Can anyone tell me what is wrong with the relations that I used?

Last edited: Nov 12, 2016
2. Nov 12, 2016

### Eclair_de_XII

Hold on, I forgot something: If the two halteres are moving $0\frac{m}{s}$ relative to the ground, then I can assume that the long jumper throws them back with a velocity of $-v_{0x}$.

3. Nov 12, 2016

### TomHart

Edit: Yeah, the quote kind of butchered it.

I don't know if the quote (above) will come out the same or not. In your initial momentum equation, it looks like you didn't include the mass of the two halterers. Also, I'm not familiar with your notation. Does the lift off velocity indicate that the x component is 9.5 m/s and the y component is 4 m/s?
Edit changed 8.5 m/s to 9.5 m/s

4. Nov 12, 2016

### Eclair_de_XII

That's the momentum if the the halteres were not included. And yes.

5. Nov 12, 2016

### TomHart

Doesn't he have them in his hands when he lifts off?

6. Nov 12, 2016

### Eclair_de_XII

You're right. In any case, I found the answer already. This is the equation describing the act of throwing the halteres.

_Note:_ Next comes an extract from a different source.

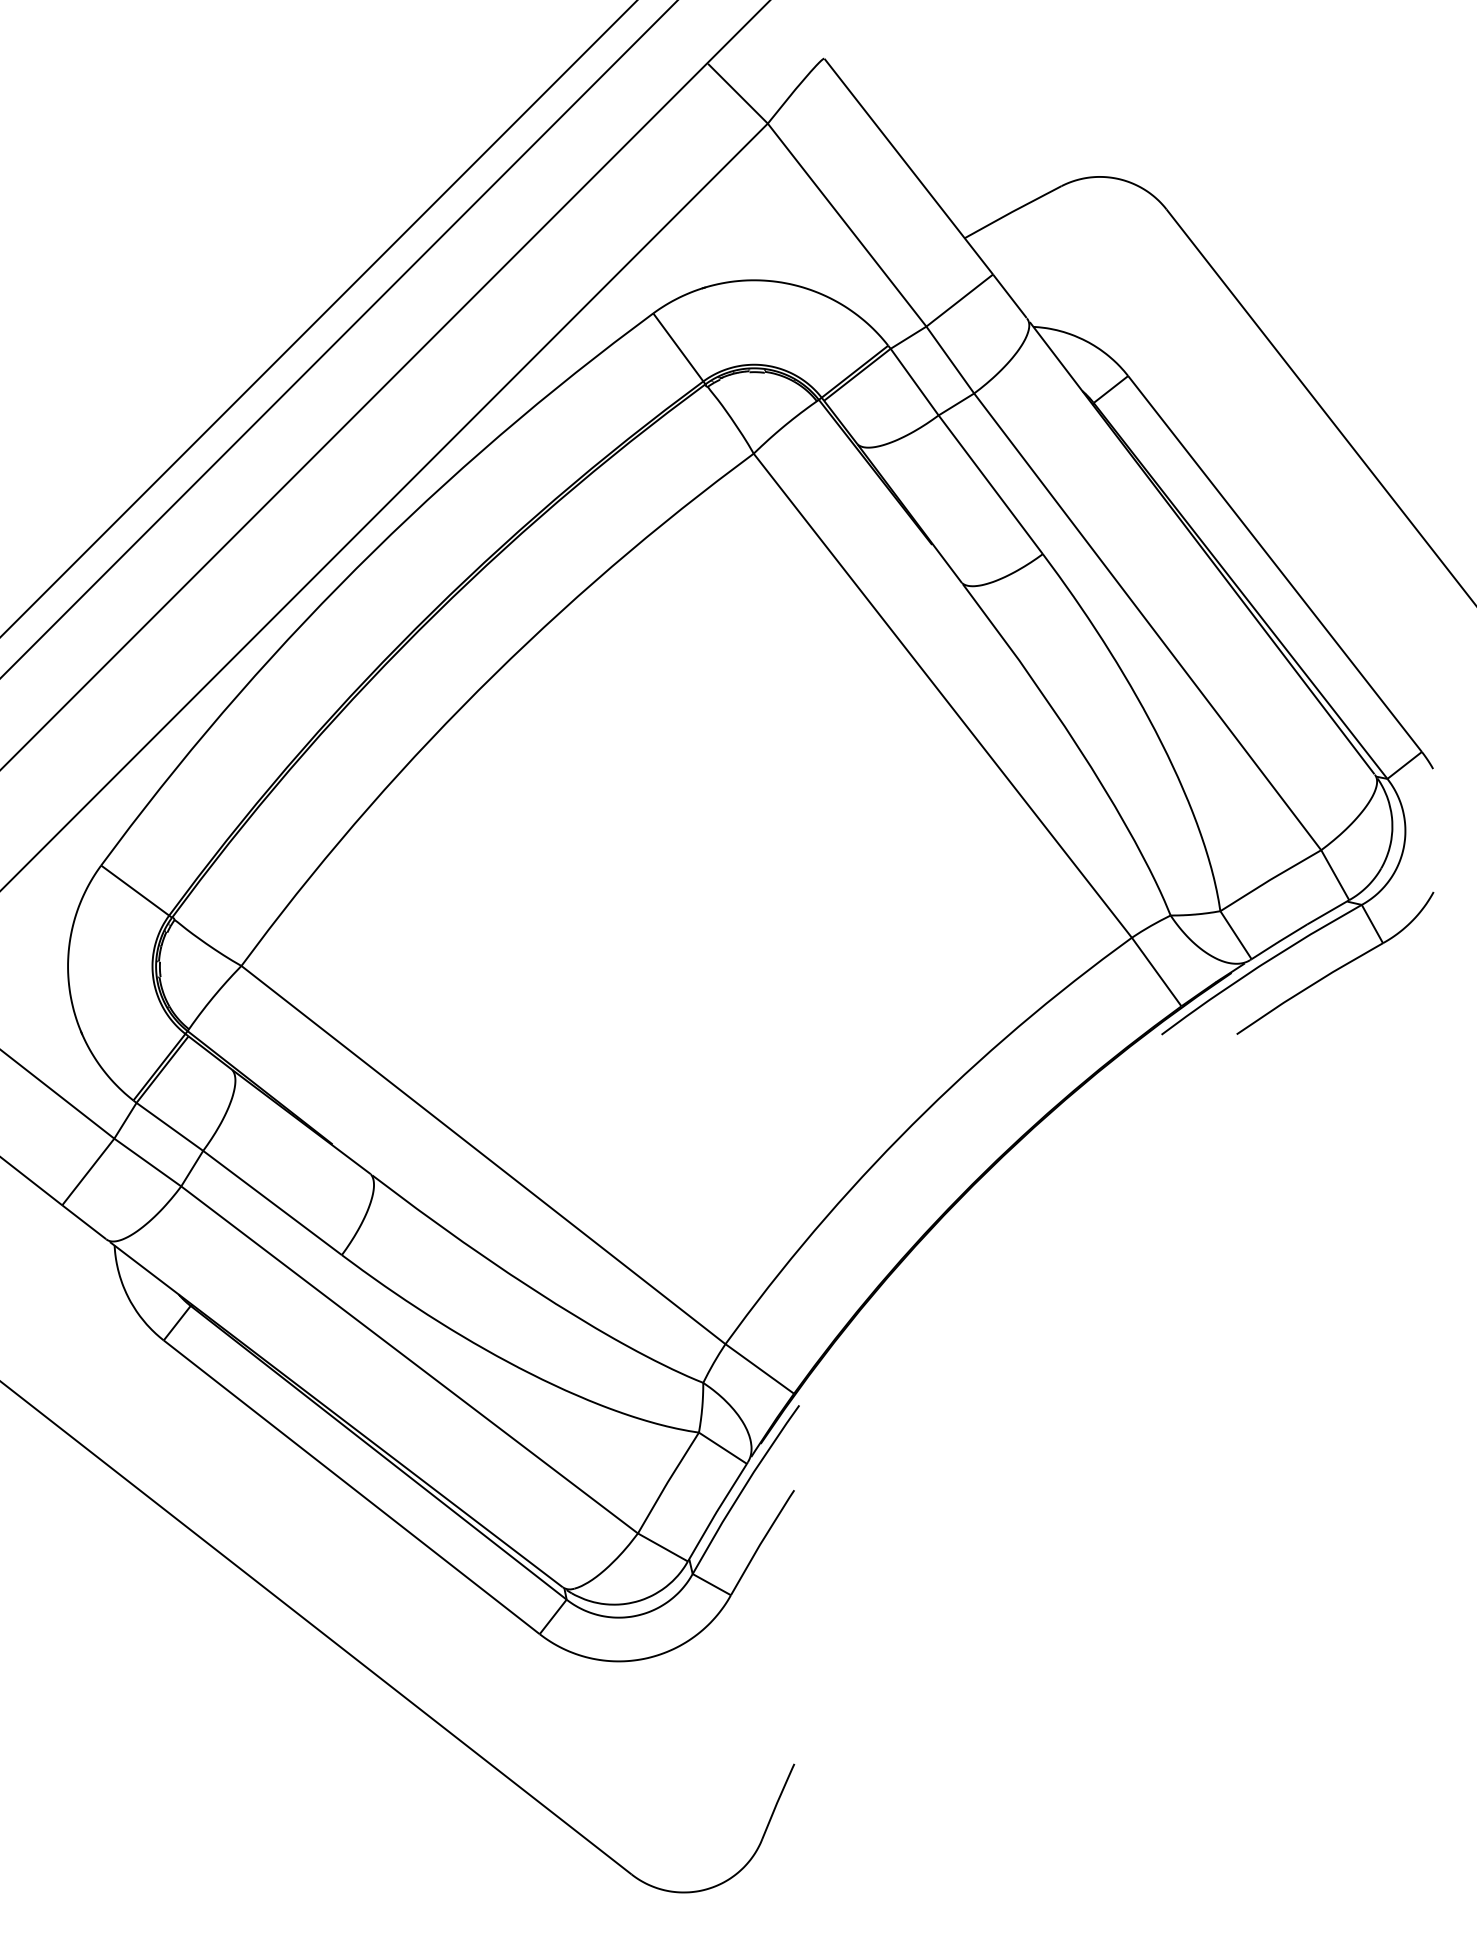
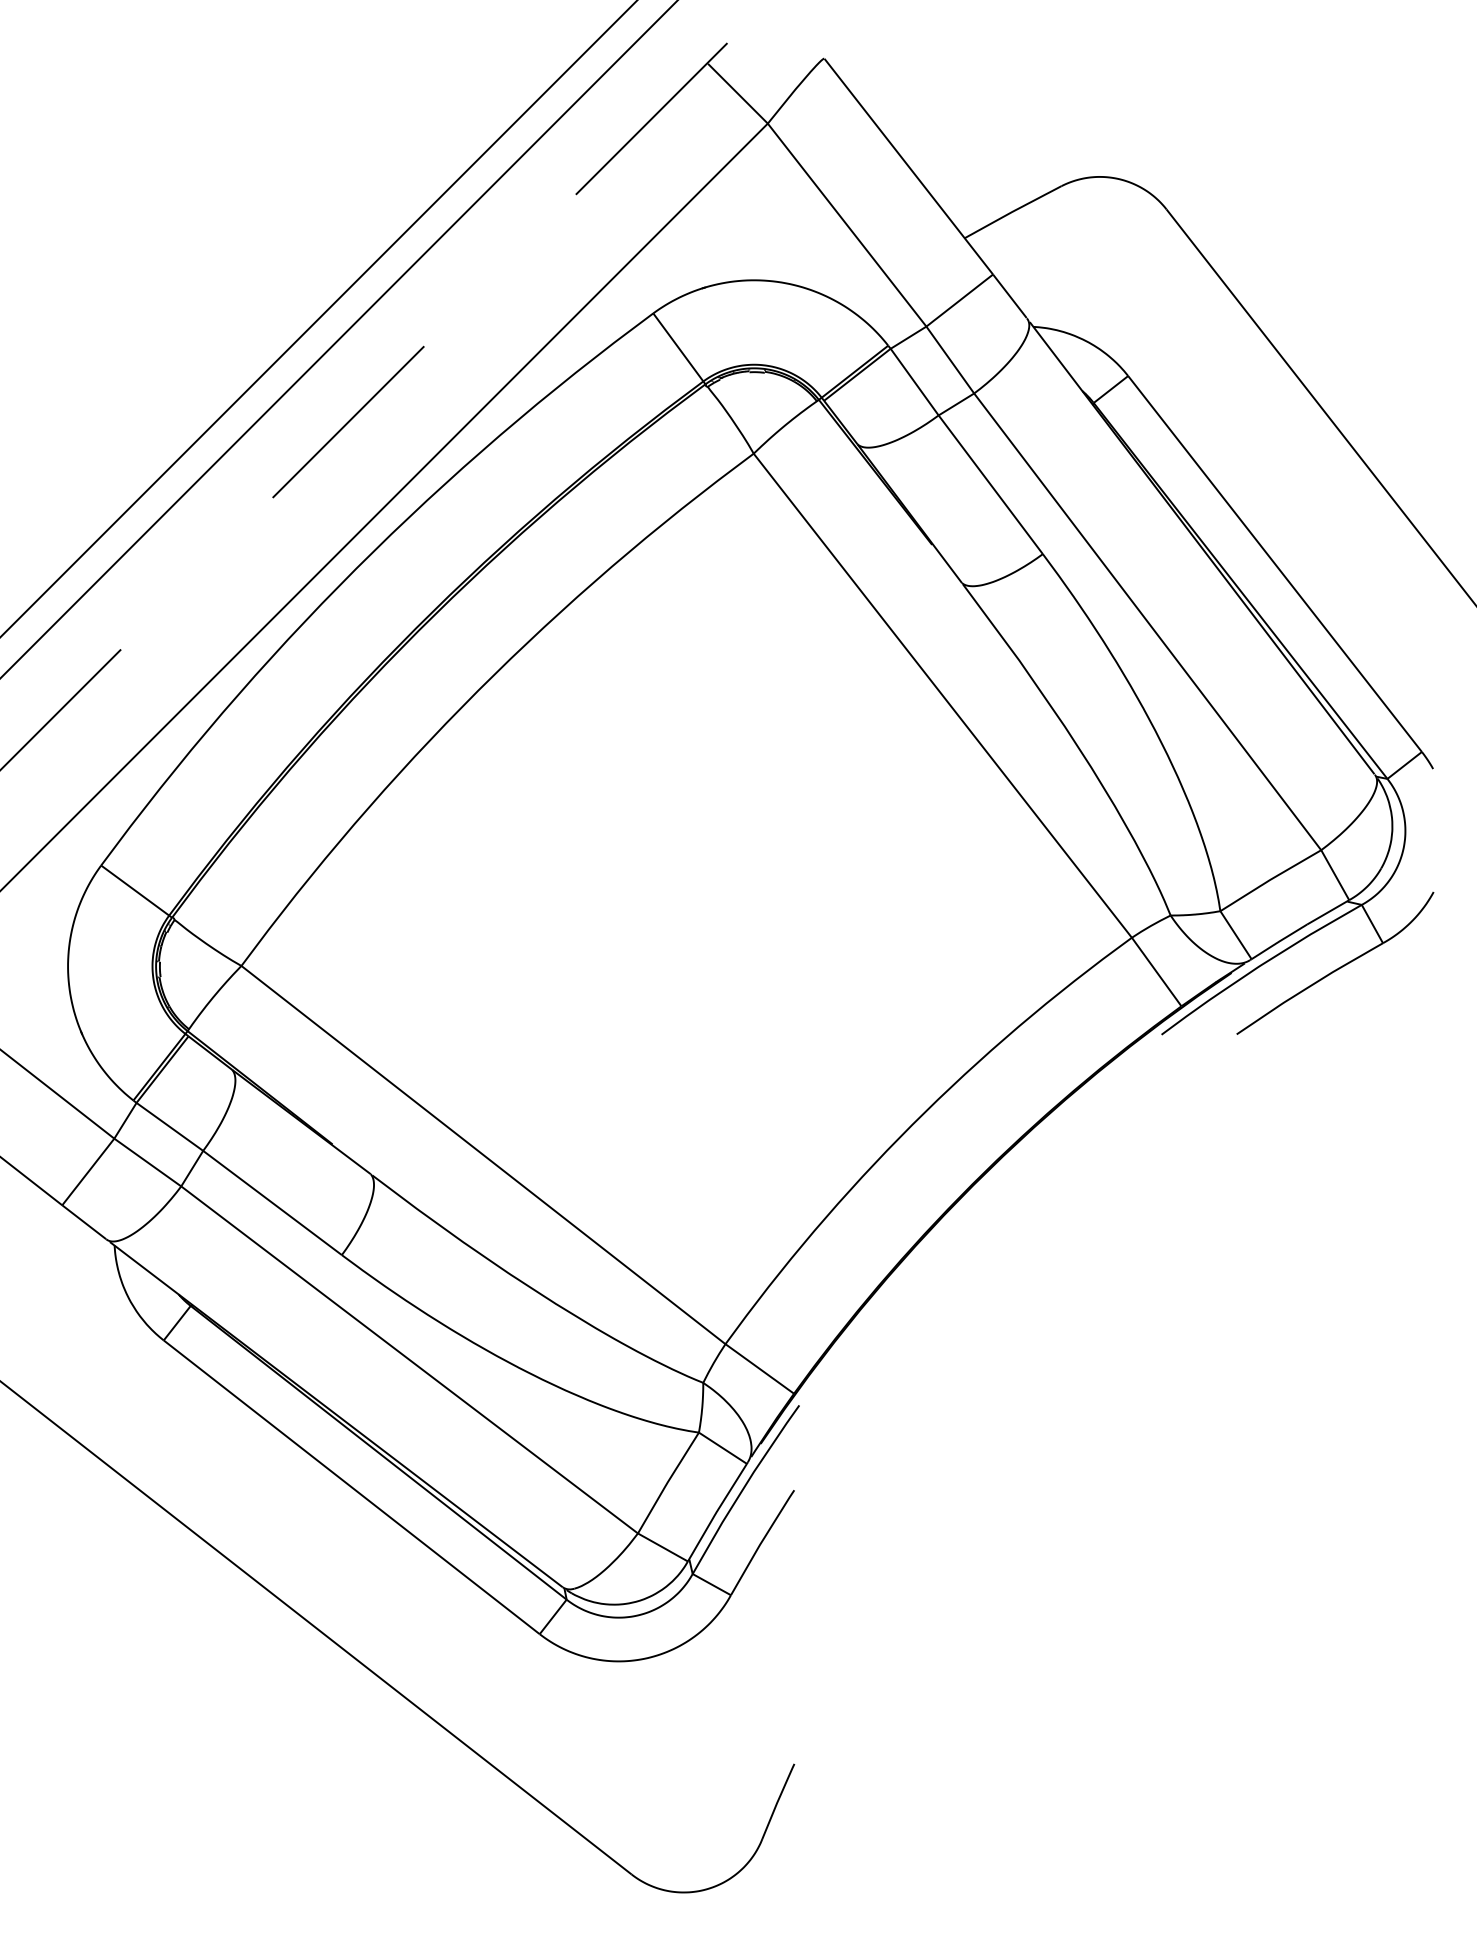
line at (385, 385): solid -> dashed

$m_1v_{0x}=m_0(v_{0x}+(\frac{m_1}{m_0})v_{0x})=m_1v_{0x}=m_0(v_{0x})(1+\frac{m_1}{m_0})$

These are the equations to find the difference in horizontal range had the long jumper not used the halteres.

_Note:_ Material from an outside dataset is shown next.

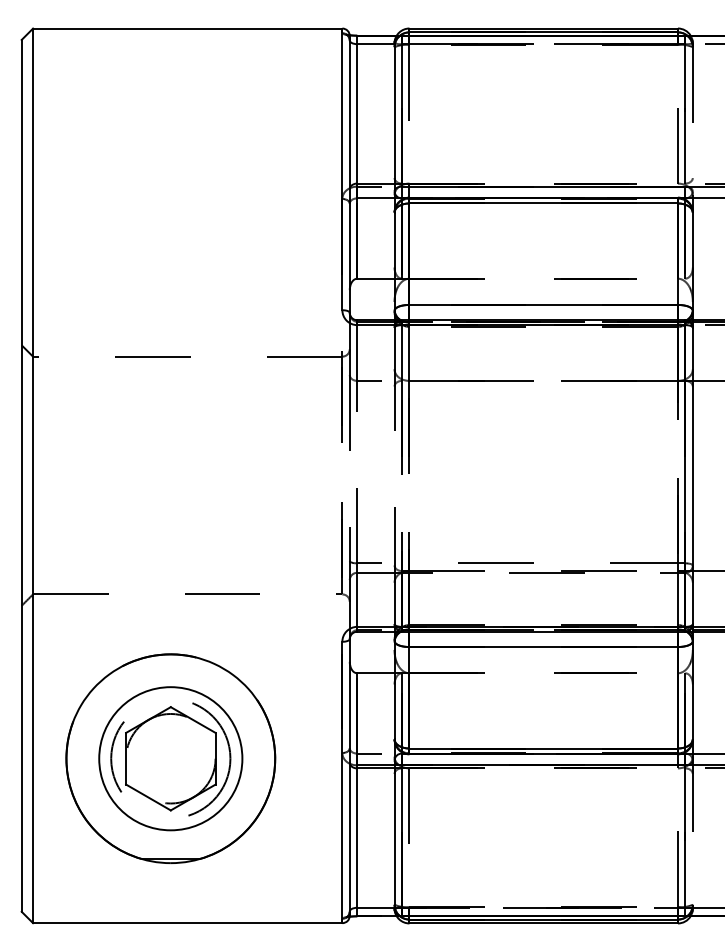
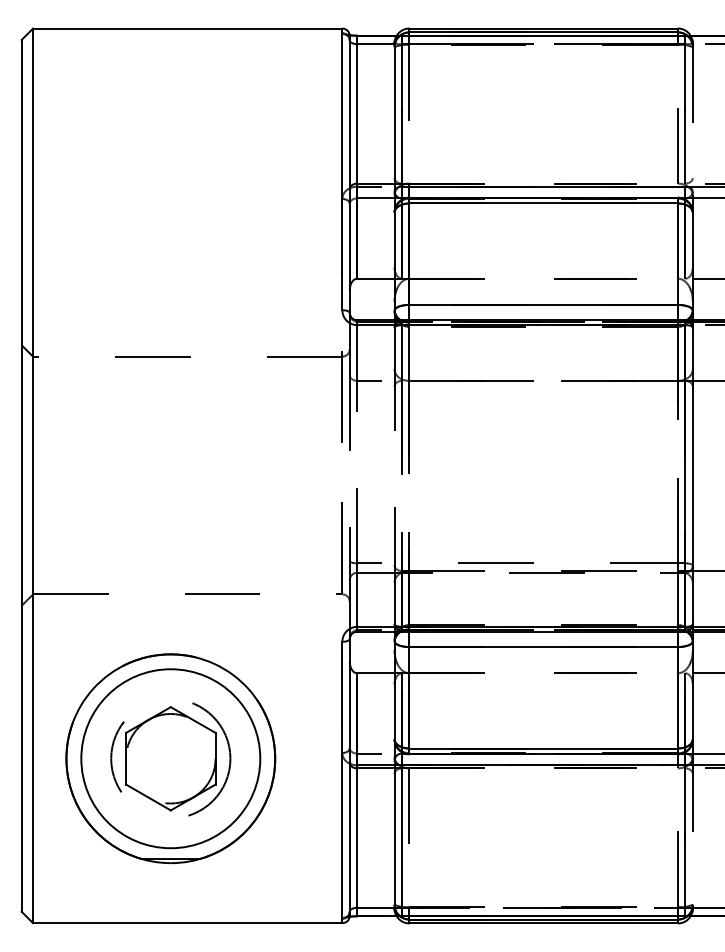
line at (706, 278): none -> present
line at (706, 673): none -> present
circle at (170, 758) diameter: 143 px -> 179 px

$x_0=(\frac{||v_0||^2}{g})(sin2\theta_0)$
$x_f=(\frac{||v_0||^2}{g})(sin2\theta_0)+(v_{0x})(\frac{m_1}{m_0})t$
$Δx=x_f-x_0=(v_{0x})(\frac{m_1}{m_0})t$

This is to find the unknown $t$ it takes for the jumper to land.

$0=v_{0y}-gt$
$t=\frac{v_{0y}}{g}$

Substitute in, and--

$Δx=(v_{0x})(\frac{m_1}{m_0})t=(v_{0x})(\frac{m_1}{m_0})(\frac{v_{0y}}{g})=0.55m=55cm$

Someone correct me if I am mistaken in my thought process.